_WHAT THIS TASK INVOLVES_: Copy out every line of the records below word for word, leaving out the pictures.

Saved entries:
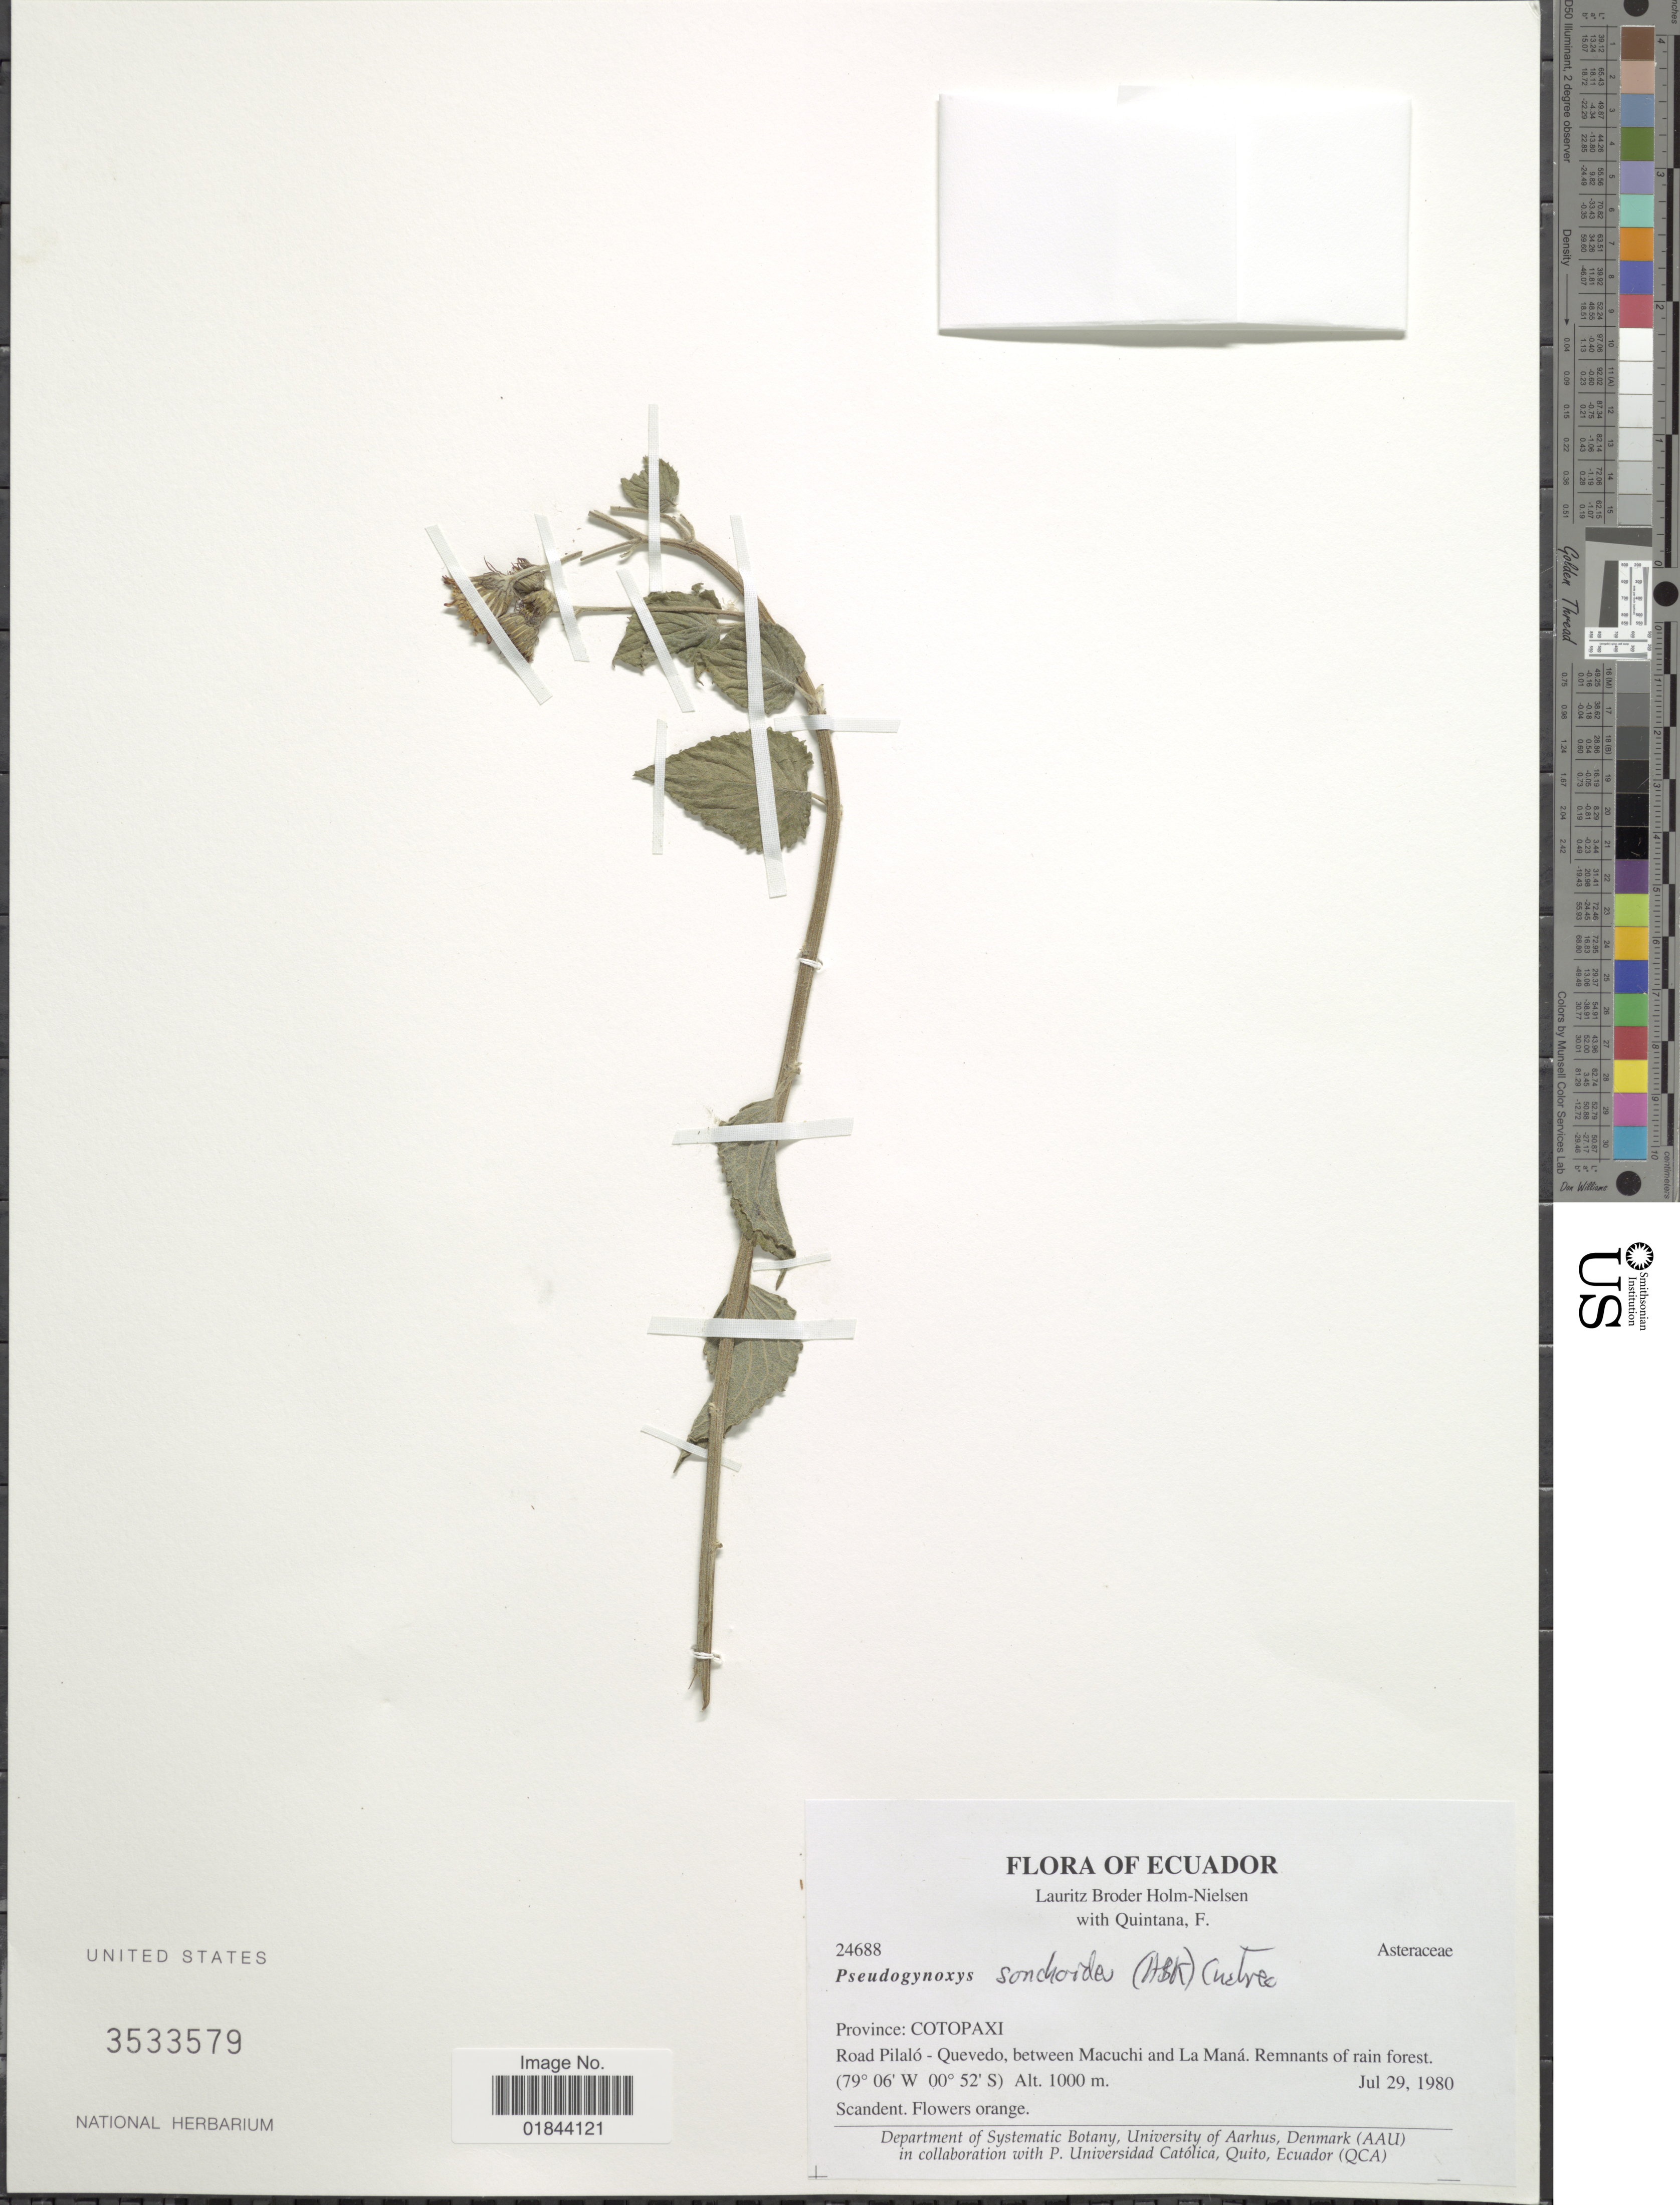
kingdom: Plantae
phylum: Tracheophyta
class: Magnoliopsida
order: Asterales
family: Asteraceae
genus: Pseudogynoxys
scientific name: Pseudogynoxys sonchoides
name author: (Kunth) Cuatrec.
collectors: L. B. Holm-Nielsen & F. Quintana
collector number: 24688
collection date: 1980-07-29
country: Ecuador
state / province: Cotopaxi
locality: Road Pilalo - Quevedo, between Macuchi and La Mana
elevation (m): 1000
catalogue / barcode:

_EXERCISE ANSWER_:
kingdom: Plantae
phylum: Tracheophyta
class: Magnoliopsida
order: Asterales
family: Asteraceae
genus: Pseudogynoxys
scientific name: Pseudogynoxys sonchoides
name author: (Kunth) Cuatrec.
collectors: L. B. Holm-Nielsen & F. Quintana
collector number: 24688
collection date: 1980-07-29
country: Ecuador
state / province: Cotopaxi
locality: Road Pilalo - Quevedo, between Macuchi and La Mana
elevation (m): 1000
catalogue / barcode:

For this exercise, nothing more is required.